2021 is going to be an important year for Cubans and the time for resolutions has come. Those of us who truly love Cuba, those of us who know how to distinguish between the island that gave us birth and the government that has been in power for sixty-two years, are not going to fall for its subterfuges. Though the government is a failure, it will not succeed in dragging down the nation. In Cuba there are many people outside of politics who feel, like me, that if democratic and pluralistic elections were held, they could really test the current government’s level of popular support. Ramiro Valdés knows this. That is why he talks about the people defending the Revolution. But what percentage? How many Cubans?

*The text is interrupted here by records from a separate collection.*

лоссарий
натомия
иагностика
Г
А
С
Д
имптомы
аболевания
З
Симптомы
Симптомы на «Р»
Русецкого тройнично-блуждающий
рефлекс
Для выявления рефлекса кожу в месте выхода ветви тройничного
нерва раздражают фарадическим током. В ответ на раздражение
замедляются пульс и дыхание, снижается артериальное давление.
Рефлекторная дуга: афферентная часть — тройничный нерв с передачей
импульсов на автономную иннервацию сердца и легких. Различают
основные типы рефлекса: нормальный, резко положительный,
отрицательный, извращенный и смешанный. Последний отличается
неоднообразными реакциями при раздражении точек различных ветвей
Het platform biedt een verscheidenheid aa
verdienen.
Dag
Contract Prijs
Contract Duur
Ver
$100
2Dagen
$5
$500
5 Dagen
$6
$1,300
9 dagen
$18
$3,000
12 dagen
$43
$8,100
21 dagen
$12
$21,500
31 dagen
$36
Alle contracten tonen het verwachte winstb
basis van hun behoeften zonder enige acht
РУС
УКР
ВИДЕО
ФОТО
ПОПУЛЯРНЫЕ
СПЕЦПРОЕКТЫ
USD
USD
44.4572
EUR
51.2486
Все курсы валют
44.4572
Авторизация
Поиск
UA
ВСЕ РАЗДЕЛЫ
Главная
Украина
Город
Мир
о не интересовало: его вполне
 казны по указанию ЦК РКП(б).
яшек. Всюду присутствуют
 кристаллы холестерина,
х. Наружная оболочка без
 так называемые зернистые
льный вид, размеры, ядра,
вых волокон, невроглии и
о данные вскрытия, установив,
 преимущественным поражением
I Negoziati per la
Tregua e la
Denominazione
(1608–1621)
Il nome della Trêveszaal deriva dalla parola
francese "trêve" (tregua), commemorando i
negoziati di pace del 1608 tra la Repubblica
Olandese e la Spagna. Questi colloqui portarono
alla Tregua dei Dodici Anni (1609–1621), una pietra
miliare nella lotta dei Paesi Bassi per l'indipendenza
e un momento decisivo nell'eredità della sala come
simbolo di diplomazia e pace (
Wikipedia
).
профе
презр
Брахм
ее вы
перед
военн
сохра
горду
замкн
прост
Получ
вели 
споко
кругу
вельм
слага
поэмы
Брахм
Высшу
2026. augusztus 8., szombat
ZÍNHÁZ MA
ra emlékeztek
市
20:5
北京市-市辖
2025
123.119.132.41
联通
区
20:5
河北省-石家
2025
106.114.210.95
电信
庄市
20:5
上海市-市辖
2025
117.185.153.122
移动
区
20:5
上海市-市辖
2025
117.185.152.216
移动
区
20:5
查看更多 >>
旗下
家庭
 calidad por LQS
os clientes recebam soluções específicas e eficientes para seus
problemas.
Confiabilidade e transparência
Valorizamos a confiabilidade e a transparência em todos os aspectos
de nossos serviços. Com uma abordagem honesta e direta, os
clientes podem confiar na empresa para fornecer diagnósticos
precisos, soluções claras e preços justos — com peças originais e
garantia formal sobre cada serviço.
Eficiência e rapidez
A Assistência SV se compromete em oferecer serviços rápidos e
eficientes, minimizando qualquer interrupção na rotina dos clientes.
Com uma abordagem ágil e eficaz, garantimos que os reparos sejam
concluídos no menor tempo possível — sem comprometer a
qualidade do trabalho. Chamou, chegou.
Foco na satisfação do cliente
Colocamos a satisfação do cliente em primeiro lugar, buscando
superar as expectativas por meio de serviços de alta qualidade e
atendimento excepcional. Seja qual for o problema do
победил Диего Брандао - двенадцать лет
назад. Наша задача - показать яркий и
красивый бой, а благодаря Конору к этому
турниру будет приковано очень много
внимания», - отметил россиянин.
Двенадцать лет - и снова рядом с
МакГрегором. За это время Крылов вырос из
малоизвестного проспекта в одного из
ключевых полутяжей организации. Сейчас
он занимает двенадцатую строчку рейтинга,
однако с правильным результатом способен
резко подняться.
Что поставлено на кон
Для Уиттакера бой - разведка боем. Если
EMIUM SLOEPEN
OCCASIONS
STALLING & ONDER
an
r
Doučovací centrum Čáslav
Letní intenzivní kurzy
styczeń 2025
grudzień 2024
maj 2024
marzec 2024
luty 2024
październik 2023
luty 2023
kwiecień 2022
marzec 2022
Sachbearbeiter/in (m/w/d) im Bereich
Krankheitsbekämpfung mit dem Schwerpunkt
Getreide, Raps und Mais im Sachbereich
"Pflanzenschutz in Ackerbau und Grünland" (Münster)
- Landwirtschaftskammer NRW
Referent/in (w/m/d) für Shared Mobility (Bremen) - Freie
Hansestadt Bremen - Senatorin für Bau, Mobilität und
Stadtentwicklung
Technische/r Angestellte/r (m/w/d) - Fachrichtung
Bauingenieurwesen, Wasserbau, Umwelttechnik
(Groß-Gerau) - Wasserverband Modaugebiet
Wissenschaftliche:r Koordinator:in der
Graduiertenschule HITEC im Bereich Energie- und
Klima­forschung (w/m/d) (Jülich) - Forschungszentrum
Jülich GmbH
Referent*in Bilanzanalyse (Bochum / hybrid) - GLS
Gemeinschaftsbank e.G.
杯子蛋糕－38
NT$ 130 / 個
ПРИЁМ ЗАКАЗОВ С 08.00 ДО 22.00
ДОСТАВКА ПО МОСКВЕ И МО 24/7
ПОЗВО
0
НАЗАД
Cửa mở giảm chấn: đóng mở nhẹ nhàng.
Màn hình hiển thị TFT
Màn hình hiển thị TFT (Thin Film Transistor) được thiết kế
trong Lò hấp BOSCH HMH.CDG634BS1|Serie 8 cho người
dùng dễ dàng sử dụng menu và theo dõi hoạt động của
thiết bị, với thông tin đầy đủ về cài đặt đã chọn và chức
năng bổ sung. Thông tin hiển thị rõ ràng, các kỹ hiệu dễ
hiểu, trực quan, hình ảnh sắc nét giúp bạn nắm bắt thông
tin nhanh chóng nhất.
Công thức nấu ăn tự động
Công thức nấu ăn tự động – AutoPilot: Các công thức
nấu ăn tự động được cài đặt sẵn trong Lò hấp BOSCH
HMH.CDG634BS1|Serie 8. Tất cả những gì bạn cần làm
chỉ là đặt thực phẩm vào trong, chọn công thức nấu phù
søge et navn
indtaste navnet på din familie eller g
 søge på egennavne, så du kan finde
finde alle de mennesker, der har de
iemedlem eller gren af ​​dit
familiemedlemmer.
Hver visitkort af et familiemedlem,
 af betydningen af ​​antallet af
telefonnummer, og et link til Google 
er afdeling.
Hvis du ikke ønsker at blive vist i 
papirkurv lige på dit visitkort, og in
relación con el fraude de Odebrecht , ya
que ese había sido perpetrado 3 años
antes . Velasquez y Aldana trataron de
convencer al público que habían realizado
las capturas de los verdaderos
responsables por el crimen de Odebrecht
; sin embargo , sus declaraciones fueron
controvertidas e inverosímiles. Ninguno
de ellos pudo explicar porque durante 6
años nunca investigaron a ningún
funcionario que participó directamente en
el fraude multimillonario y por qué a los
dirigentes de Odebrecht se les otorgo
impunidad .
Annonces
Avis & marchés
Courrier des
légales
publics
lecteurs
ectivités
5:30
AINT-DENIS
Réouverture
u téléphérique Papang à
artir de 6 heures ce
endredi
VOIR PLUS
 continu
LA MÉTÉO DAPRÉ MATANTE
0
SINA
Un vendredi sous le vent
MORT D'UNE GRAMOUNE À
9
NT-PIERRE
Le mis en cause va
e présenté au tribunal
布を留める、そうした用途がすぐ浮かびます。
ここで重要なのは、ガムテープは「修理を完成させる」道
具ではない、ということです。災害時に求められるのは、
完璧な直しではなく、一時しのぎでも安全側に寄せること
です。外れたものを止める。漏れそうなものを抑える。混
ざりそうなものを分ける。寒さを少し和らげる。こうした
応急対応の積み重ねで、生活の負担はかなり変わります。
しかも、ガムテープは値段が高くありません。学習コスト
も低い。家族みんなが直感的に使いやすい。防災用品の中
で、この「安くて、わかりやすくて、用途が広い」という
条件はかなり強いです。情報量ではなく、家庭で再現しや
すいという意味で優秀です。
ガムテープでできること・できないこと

Equating Cuba with its regime is a ploy used by its cheerleaders when writing in support of Castroism but which should, at this point, no longer confuse us. Or allow us to fall for the regime’s propaganda traps. There are many Cuban alternatives to Castroism. Out there is a pluralistic, vigorous and competitive society, when the conditions are right for it.

This is the time for New Year’s resolutions.Cuba deserves a better future and this blog, which is celebrating its first decade, wishes all readers a VERY HAPPY 2021.